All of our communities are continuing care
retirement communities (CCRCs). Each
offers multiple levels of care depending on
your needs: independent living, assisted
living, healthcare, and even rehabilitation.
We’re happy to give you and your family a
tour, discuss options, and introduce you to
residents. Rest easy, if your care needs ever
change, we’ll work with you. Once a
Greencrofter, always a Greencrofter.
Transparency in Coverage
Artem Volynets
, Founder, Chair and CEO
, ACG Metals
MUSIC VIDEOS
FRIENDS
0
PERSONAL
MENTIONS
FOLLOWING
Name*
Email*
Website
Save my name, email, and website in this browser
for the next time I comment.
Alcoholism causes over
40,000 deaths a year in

═══

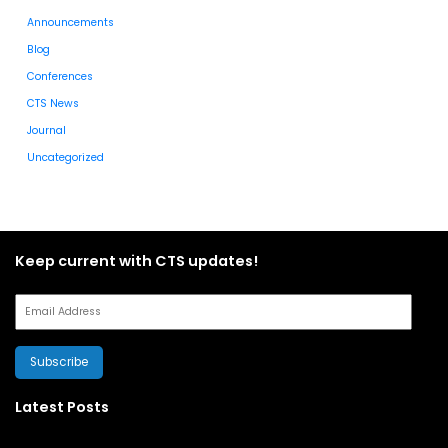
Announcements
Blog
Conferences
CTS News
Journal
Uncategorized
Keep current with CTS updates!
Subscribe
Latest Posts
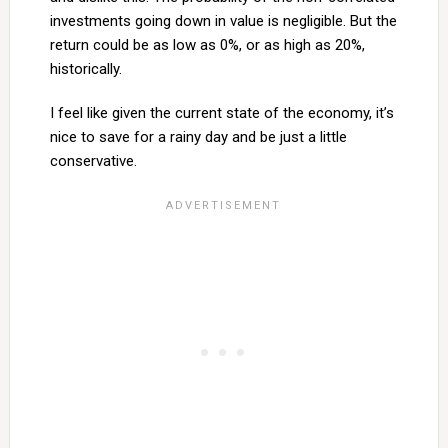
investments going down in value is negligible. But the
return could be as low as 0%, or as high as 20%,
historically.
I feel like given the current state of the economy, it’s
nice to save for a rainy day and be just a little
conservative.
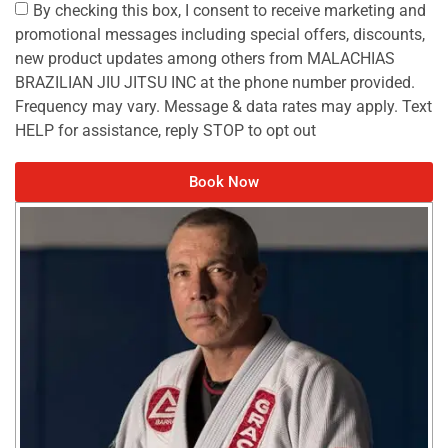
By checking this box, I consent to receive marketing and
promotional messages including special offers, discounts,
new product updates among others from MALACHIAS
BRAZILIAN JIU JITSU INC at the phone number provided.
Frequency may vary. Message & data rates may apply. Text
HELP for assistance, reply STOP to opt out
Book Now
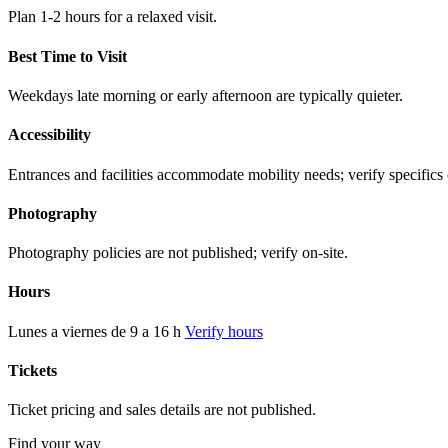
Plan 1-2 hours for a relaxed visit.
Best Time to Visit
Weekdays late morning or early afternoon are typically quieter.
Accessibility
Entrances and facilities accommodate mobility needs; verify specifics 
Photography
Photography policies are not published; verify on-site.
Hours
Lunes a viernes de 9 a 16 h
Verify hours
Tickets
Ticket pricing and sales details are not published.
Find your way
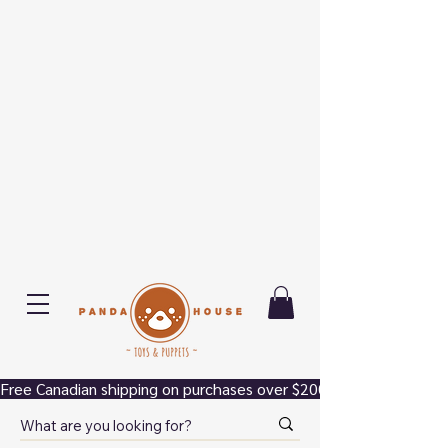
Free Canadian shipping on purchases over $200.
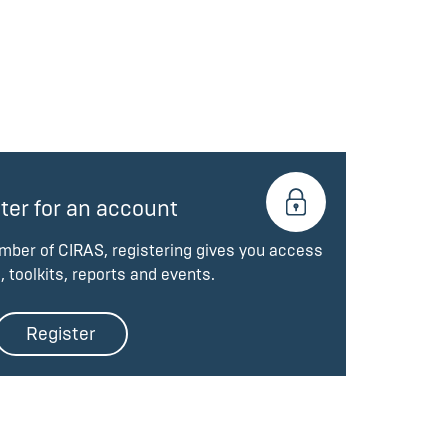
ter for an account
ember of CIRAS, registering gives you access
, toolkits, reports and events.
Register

═══

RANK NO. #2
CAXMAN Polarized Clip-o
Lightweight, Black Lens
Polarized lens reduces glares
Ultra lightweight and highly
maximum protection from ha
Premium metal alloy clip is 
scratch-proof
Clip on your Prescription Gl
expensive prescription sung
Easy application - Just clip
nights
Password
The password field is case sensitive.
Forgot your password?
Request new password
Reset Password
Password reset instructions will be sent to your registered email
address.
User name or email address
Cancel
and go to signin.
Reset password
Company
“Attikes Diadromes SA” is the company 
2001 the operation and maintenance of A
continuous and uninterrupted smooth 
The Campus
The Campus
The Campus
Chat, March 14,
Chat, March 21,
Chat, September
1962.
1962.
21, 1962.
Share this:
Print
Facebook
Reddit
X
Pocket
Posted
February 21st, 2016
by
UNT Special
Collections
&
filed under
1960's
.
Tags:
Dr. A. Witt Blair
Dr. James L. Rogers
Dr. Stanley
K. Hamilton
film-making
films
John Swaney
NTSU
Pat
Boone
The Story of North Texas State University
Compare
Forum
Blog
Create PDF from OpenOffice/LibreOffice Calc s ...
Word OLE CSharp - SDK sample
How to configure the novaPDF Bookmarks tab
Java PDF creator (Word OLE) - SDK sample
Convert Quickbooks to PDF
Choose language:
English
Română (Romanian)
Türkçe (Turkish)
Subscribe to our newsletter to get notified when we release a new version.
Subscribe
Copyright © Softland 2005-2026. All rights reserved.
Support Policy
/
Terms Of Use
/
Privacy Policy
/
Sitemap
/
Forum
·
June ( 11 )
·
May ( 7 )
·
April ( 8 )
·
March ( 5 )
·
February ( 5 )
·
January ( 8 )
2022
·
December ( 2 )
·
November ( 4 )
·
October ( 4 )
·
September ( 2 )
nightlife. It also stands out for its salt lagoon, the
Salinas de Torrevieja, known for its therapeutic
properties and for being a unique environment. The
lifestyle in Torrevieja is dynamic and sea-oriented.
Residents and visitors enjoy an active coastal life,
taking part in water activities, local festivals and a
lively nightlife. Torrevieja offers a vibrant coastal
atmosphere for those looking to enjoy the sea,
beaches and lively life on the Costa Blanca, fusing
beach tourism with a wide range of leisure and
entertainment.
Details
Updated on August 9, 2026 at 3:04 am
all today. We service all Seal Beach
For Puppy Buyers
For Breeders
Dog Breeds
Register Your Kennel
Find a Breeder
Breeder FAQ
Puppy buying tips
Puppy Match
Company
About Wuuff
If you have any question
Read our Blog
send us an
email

═══

Among the records above, repeat exactly the line with "offers multiple levels of care depending on", the line with "40,000 deaths a year in", and every line in between, and only those.

» **Result**
offers multiple levels of care depending on
your needs: independent living, assisted
living, healthcare, and even rehabilitation.
We’re happy to give you and your family a
tour, discuss options, and introduce you to
residents. Rest easy, if your care needs ever
change, we’ll work with you. Once a
Greencrofter, always a Greencrofter.
Transparency in Coverage
Artem Volynets
, Founder, Chair and CEO
, ACG Metals
MUSIC VIDEOS
FRIENDS
0
PERSONAL
MENTIONS
FOLLOWING
Name*
Email*
Website
Save my name, email, and website in this browser
for the next time I comment.
Alcoholism causes over
40,000 deaths a year in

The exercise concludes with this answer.